Macy stopped his van in front of Lemann’s and called to one of the men slouching against its whitewashed wall. “Do y’all know where Mister Gaston Hirsch lives?” he asked, and the idler readily provided directions in French-inflected swamp brogue.

With the window rolled down I got my first real whiff of Donaldsonville. The local economy is based on fishing and sugar refining, and it smells it; the two aromas mingle in the thick bayou air like some rich creole concoction. I was still sniffing when Macy hung a U-turn on the deserted downtown street and headed out to Cajun suburbia, to the home of Gaston Hirsch, the last Jew in Donaldsonville.

Gaston Hirsch didn’t look much like a crawfish eater when he met us at the door of his tract house. Like many of the Jews who once lived in Donaldsonville, he was born in Alsace-Lorraine; for obvious reasons, they gravitated to the French-speaking bayou country. When Hirsch first arrived in town, after World War II, there was still a congregation. But the Jews all died or moved away, and now only he was left. People in Donaldsonville didn’t know or care that he was the last Jew in town. To them he was an old man in his late seventies with a charming accent and a shock
of white hair, spry and energetic despite his advanced age. But in the long, quirky procession of the Dixie diaspora, Gaston Hirsch was the end of the line.

Hirsch was expecting us, and he greeted Macy warmly. He introduced us to his wife, a non-Jewish woman, and they looked at each other as if they were still on their honeymoon. The interior of their home revealed less than their gaze—a place that was not French, Jewish, or southern, but contemporary sitcom. The bland decor stood in contrast to the mysterious countryside, a denial of the bayou’s voodoo legacy as well as the Jewish heritage that Hirsch had brought with him from Europe.

- [SOURCE DATA]:
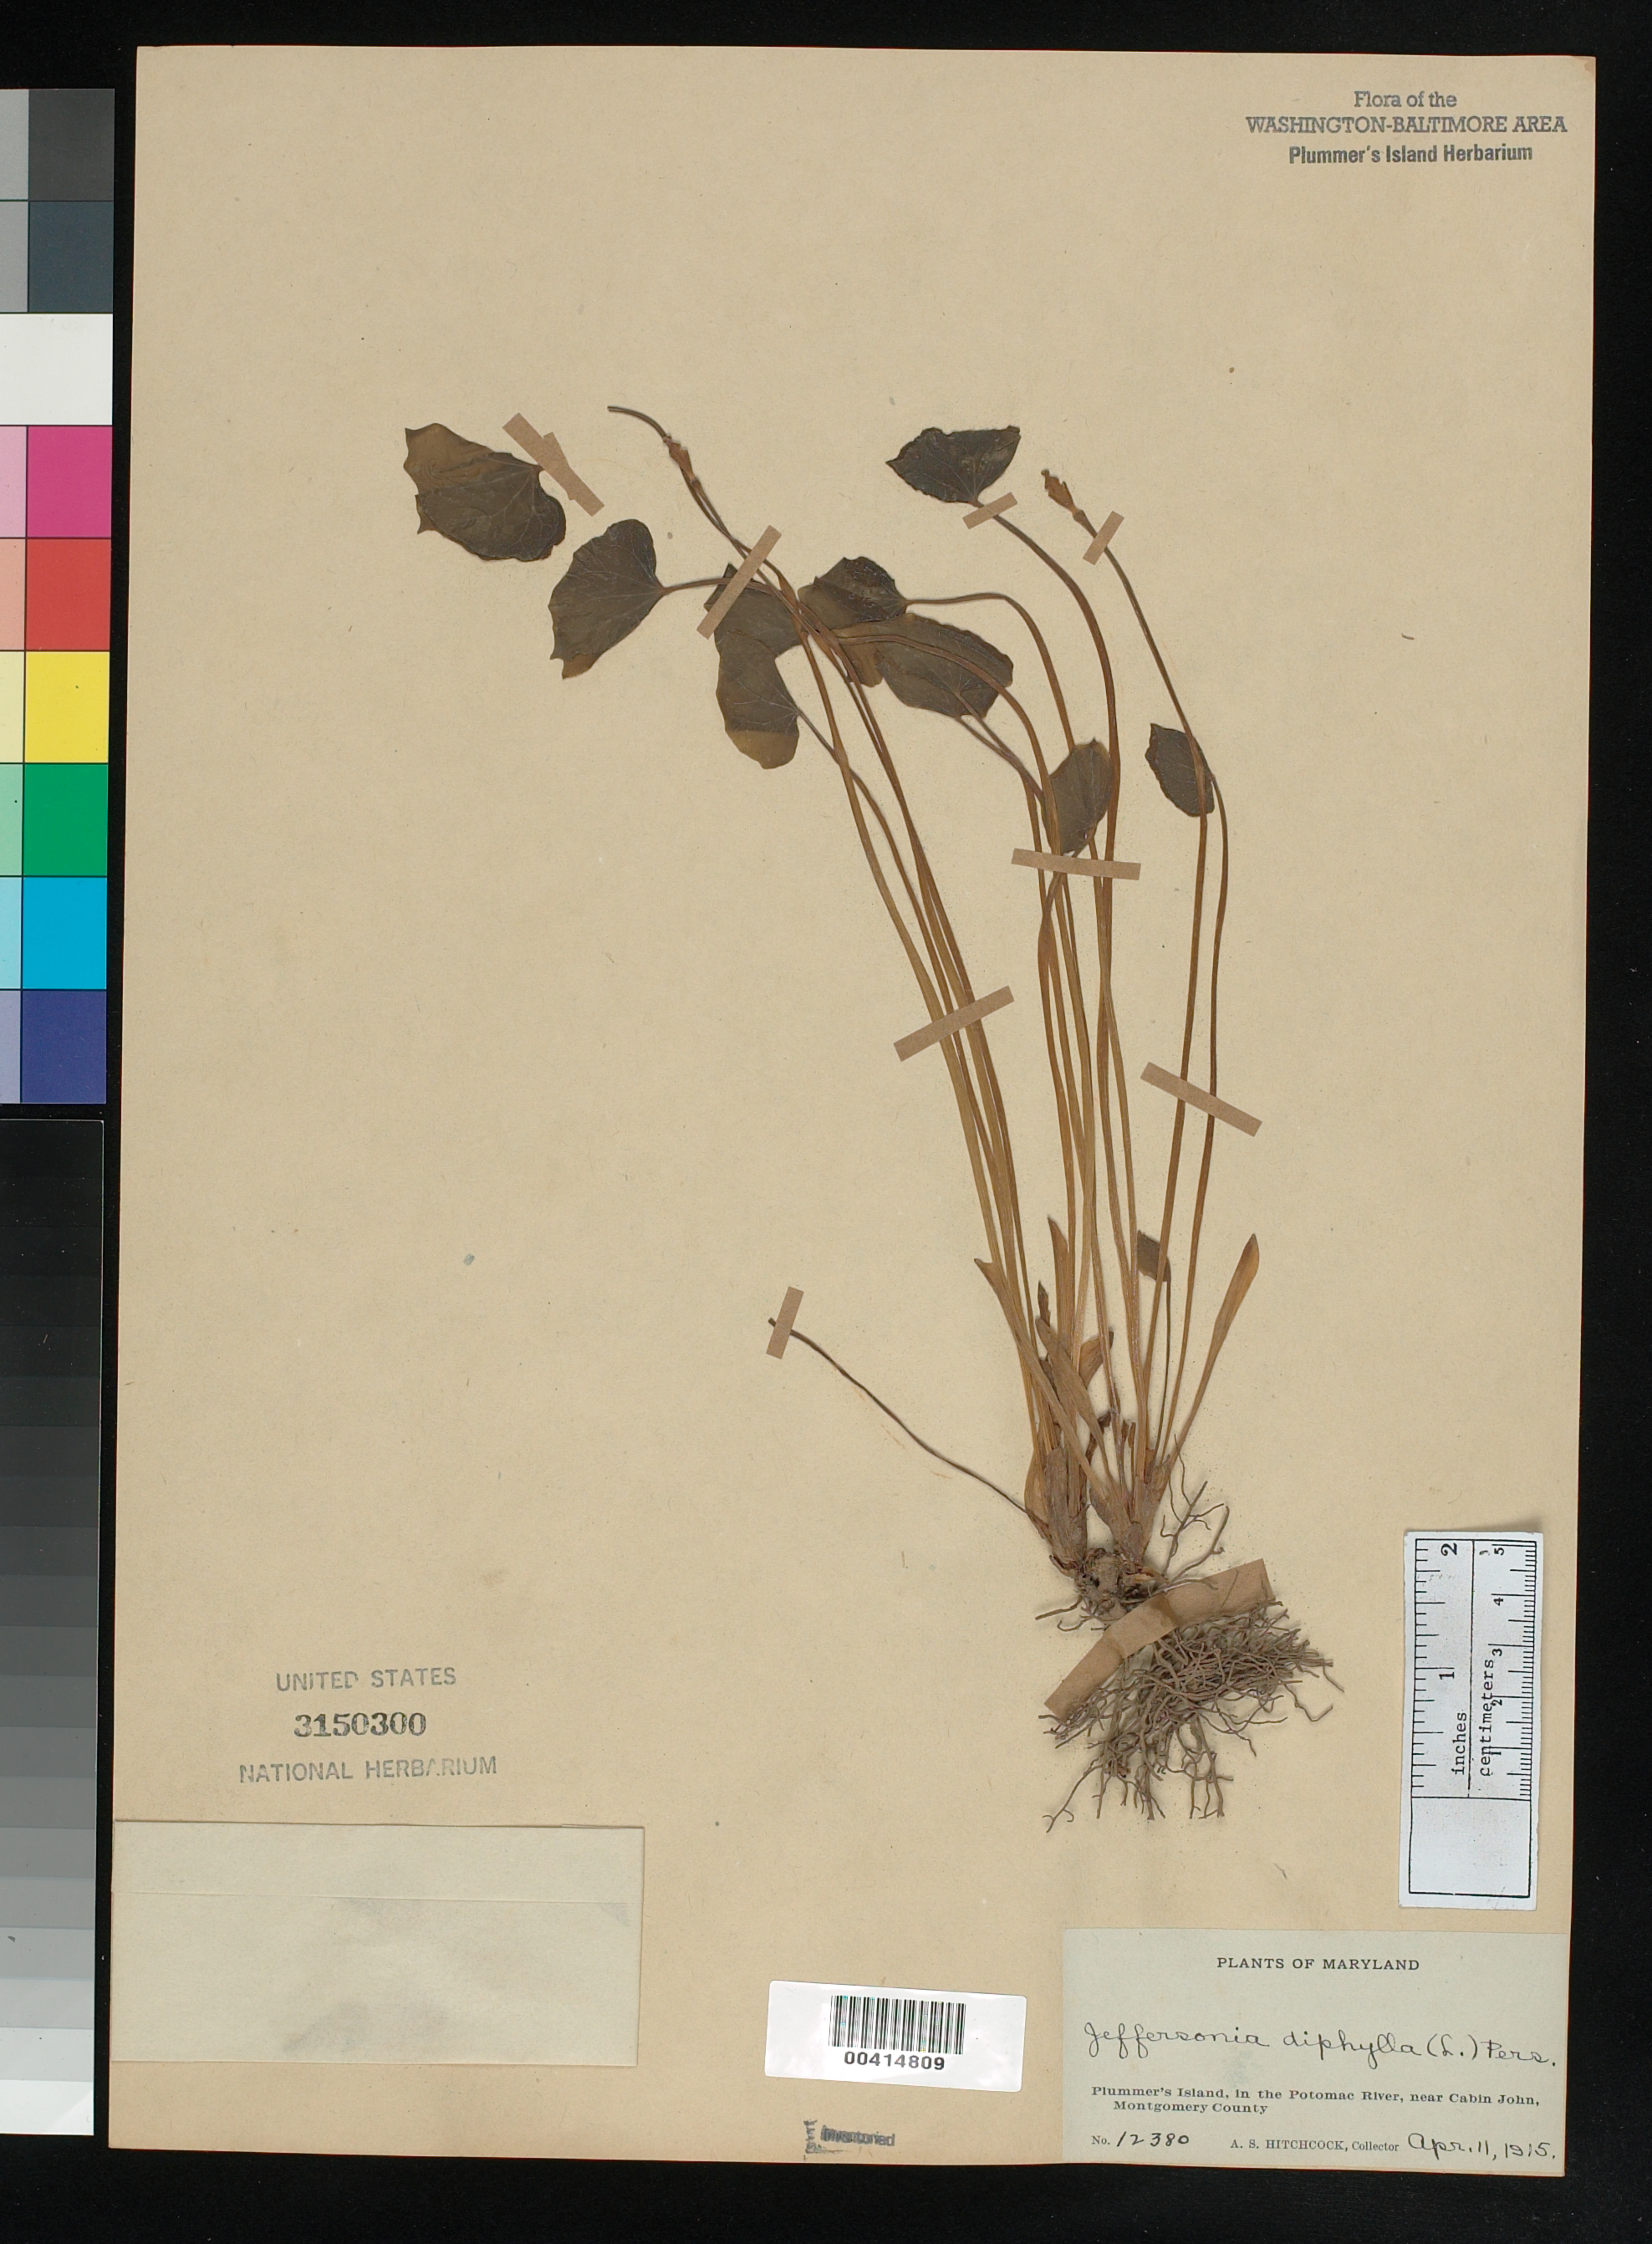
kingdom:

- [TO DO]:
**A)** Answer these questions about the Donaldsonville passage, one answer per line:
(i) What is the local economy based on?
(ii) Where was Gaston Hirsch born?
(iii) When did Hirsch first arrive in town?
**B)** Reproduce everything in the Donaldsonville passage from "Macy stopped his" down to "French-inflected swamp brogue.".
**C)** Using only the Donaldsonville passage, explain in one to three sentences why the town smells the way it does.

- [EXERCISE SOLUTIONS]:
**A)**
(i) Fishing and sugar refining.
(ii) Alsace-Lorraine.
(iii) After World War II.

**B)**
Macy stopped his van in front of Lemann’s and called to one of the men slouching against its whitewashed wall. “Do y’all know where Mister Gaston Hirsch lives?” he asked, and the idler readily provided directions in French-inflected swamp brogue.

**C)** The local economy is based on fishing and sugar refining, so the town smells of both. The two aromas mingle in the thick bayou air.